▶ _Task objective_
Retype the listing that follows, exactly as written.

▶ _Data supplied_
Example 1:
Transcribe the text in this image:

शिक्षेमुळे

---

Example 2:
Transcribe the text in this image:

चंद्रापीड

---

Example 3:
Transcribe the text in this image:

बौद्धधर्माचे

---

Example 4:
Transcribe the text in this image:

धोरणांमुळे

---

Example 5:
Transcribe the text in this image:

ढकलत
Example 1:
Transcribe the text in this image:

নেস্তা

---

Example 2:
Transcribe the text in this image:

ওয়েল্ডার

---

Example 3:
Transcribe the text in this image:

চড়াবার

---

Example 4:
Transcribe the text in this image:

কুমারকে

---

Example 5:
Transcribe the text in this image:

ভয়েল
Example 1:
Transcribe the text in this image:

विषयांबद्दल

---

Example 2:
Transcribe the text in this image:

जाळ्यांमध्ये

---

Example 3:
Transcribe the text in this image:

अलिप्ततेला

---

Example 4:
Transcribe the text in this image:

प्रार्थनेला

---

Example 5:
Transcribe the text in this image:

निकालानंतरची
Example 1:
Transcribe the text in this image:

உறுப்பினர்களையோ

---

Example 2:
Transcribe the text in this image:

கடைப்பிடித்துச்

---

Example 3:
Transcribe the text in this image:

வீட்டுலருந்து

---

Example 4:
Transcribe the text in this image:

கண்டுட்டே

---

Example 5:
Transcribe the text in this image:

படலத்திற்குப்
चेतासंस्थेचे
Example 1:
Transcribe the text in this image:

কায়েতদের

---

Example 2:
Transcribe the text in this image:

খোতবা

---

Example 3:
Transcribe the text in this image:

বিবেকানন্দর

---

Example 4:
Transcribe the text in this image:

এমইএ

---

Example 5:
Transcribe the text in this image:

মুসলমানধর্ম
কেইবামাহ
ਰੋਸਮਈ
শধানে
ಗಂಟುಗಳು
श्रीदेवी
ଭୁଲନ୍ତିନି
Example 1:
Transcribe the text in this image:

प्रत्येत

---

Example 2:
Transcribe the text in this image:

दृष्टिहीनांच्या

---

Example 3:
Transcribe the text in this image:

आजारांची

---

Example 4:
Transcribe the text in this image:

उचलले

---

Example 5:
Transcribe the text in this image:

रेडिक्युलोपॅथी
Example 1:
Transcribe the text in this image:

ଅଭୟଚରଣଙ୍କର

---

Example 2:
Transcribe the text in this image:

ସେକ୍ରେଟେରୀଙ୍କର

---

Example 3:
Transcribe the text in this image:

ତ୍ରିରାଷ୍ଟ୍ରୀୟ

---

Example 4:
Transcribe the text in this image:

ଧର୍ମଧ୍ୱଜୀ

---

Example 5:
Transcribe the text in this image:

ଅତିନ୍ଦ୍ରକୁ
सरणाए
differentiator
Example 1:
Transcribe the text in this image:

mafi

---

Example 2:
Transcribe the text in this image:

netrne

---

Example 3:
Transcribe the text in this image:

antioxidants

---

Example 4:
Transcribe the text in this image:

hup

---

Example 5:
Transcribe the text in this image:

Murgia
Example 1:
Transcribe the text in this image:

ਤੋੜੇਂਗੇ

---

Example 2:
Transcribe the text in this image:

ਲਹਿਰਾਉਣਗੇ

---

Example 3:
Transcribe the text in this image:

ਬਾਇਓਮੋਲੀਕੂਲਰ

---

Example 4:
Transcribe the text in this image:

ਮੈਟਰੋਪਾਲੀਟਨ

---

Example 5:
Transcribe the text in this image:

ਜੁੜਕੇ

▶ _Response area_
Example 1:
Transcribe the text in this image:

शिक्षेमुळे

---

Example 2:
Transcribe the text in this image:

चंद्रापीड

---

Example 3:
Transcribe the text in this image:

बौद्धधर्माचे

---

Example 4:
Transcribe the text in this image:

धोरणांमुळे

---

Example 5:
Transcribe the text in this image:

ढकलत
Example 1:
Transcribe the text in this image:

নেস্তা

---

Example 2:
Transcribe the text in this image:

ওয়েল্ডার

---

Example 3:
Transcribe the text in this image:

চড়াবার

---

Example 4:
Transcribe the text in this image:

কুমারকে

---

Example 5:
Transcribe the text in this image:

ভয়েল
Example 1:
Transcribe the text in this image:

विषयांबद्दल

---

Example 2:
Transcribe the text in this image:

जाळ्यांमध्ये

---

Example 3:
Transcribe the text in this image:

अलिप्ततेला

---

Example 4:
Transcribe the text in this image:

प्रार्थनेला

---

Example 5:
Transcribe the text in this image:

निकालानंतरची
Example 1:
Transcribe the text in this image:

உறுப்பினர்களையோ

---

Example 2:
Transcribe the text in this image:

கடைப்பிடித்துச்

---

Example 3:
Transcribe the text in this image:

வீட்டுலருந்து

---

Example 4:
Transcribe the text in this image:

கண்டுட்டே

---

Example 5:
Transcribe the text in this image:

படலத்திற்குப்
चेतासंस्थेचे
Example 1:
Transcribe the text in this image:

কায়েতদের

---

Example 2:
Transcribe the text in this image:

খোতবা

---

Example 3:
Transcribe the text in this image:

বিবেকানন্দর

---

Example 4:
Transcribe the text in this image:

এমইএ

---

Example 5:
Transcribe the text in this image:

মুসলমানধর্ম
কেইবামাহ
ਰੋਸਮਈ
শধানে
ಗಂಟುಗಳು
श्रीदेवी
ଭୁଲନ୍ତିନି
Example 1:
Transcribe the text in this image:

प्रत्येत

---

Example 2:
Transcribe the text in this image:

दृष्टिहीनांच्या

---

Example 3:
Transcribe the text in this image:

आजारांची

---

Example 4:
Transcribe the text in this image:

उचलले

---

Example 5:
Transcribe the text in this image:

रेडिक्युलोपॅथी
Example 1:
Transcribe the text in this image:

ଅଭୟଚରଣଙ୍କର

---

Example 2:
Transcribe the text in this image:

ସେକ୍ରେଟେରୀଙ୍କର

---

Example 3:
Transcribe the text in this image:

ତ୍ରିରାଷ୍ଟ୍ରୀୟ

---

Example 4:
Transcribe the text in this image:

ଧର୍ମଧ୍ୱଜୀ

---

Example 5:
Transcribe the text in this image:

ଅତିନ୍ଦ୍ରକୁ
सरणाए
differentiator
Example 1:
Transcribe the text in this image:

mafi

---

Example 2:
Transcribe the text in this image:

netrne

---

Example 3:
Transcribe the text in this image:

antioxidants

---

Example 4:
Transcribe the text in this image:

hup

---

Example 5:
Transcribe the text in this image:

Murgia
Example 1:
Transcribe the text in this image:

ਤੋੜੇਂਗੇ

---

Example 2:
Transcribe the text in this image:

ਲਹਿਰਾਉਣਗੇ

---

Example 3:
Transcribe the text in this image:

ਬਾਇਓਮੋਲੀਕੂਲਰ

---

Example 4:
Transcribe the text in this image:

ਮੈਟਰੋਪਾਲੀਟਨ

---

Example 5:
Transcribe the text in this image:

ਜੁੜਕੇ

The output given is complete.